Celebrated on May 16 annually, the International Day of the Boy aims to focus and raise awareness of wellbeing of boys. This year's theme is – boys and their mental health. On this day, families are encouraged to spend time with their sons, grandsons and boys who their treat as their own, enjoy doing things they love and create memories.
Women of Substance founder and CEO Onika Mars welcomed the youths and explained the conference was meant to encourage them to speak about issues and challenges they encounter in relationships, especially with their fathers, as well as how to overcome violence and substance abuse.
“What we want to do is encourage young me to share how they feel – express how they feel because very often in our society, young men are shutdown. A lot of young men feel that their voices are never been heard, nobody takes the time to listen, and we want to create that safe space so that they can share about the challenges they experience on a daily basis,” Mars told Newsday.

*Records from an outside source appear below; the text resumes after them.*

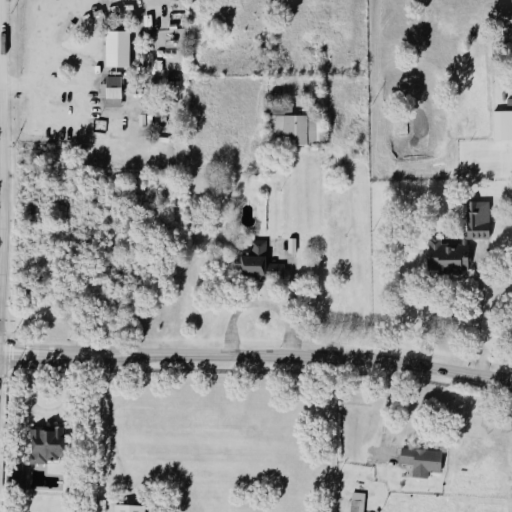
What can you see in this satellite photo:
road: (37, 37)
building: (117, 49)
building: (119, 49)
road: (42, 84)
building: (110, 89)
building: (112, 93)
building: (502, 126)
building: (292, 127)
building: (289, 128)
building: (501, 128)
road: (505, 177)
building: (478, 221)
building: (476, 232)
building: (444, 260)
building: (250, 262)
building: (253, 266)
building: (274, 271)
road: (478, 326)
road: (256, 356)
road: (110, 408)
road: (391, 410)
building: (45, 446)
building: (46, 446)
building: (419, 463)
building: (421, 463)
building: (357, 502)
building: (354, 503)
building: (100, 506)
building: (126, 509)
building: (127, 509)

She added: “We want to also encourage the young men to share – express how they feel, find a trusted person, a friend or family member or teacher to share their challenges and also receive the necessary help. So when they share about their challenges, of course help can be received. Nobody will know you need help if you stay quiet.”

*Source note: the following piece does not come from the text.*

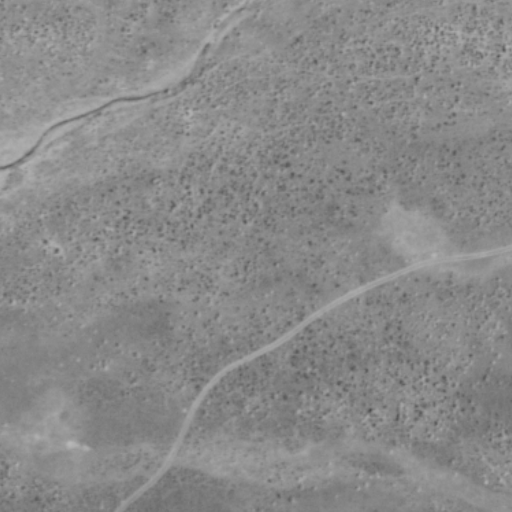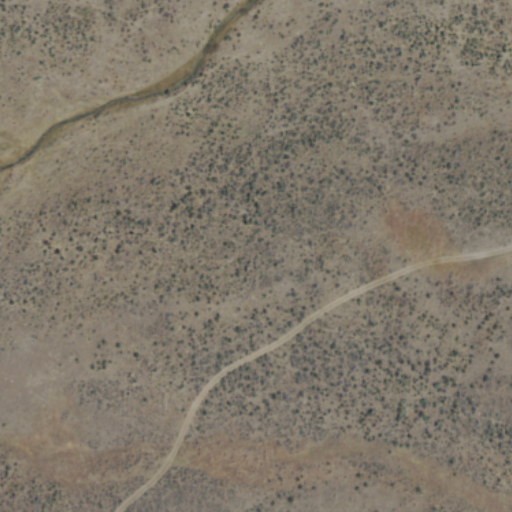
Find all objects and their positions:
road: (279, 306)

She said she plans to continue with symposiums geared to males.
“We do a lot of work with girls and women and what we understand is because there is a high percentage of male perpetrators, we understand the need to also empower our young men. If our girls are empowered and our young men are not, it means that it makes the work of Women of Substance harder and of course there is going to be an imbalance so hence the reason why we incorporate boys’ intervention programmes.”
She offered some words of advice in going forward.
“I want to encourage us as adults – take time out to listen to our young men and listen without judging them. They are going through a lot; they are exposed to so much – take that time to listen to them. Parents – spend quality time with your young men, listen to what they are saying please. Fathers, please take back that responsibility of being the head of the home. Return to your homes and your families and be that positive role model to your sons.”
Speakers at the event included Deputy Chief of Mission at the US Embassy Shante Moore, Roots Foundation TT chairman Mtima Solwazi and radio personality Richard Trumpet.